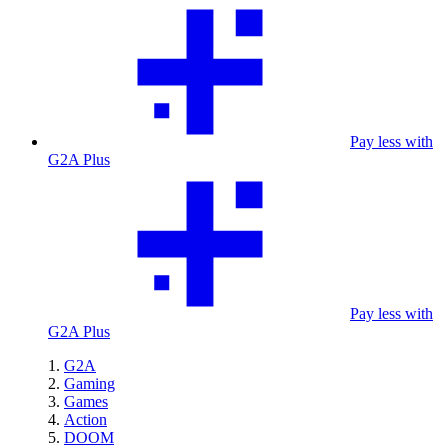
Pay less with
G2A Plus
Pay less with
G2A Plus
G2A
Gaming
Games
Action
DOOM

Exercise objective – Write the listing out exactly, word for word, but omit the pictures.

Answer section –
Pay less with
G2A Plus
Pay less with
G2A Plus
G2A
Gaming
Games
Action
DOOM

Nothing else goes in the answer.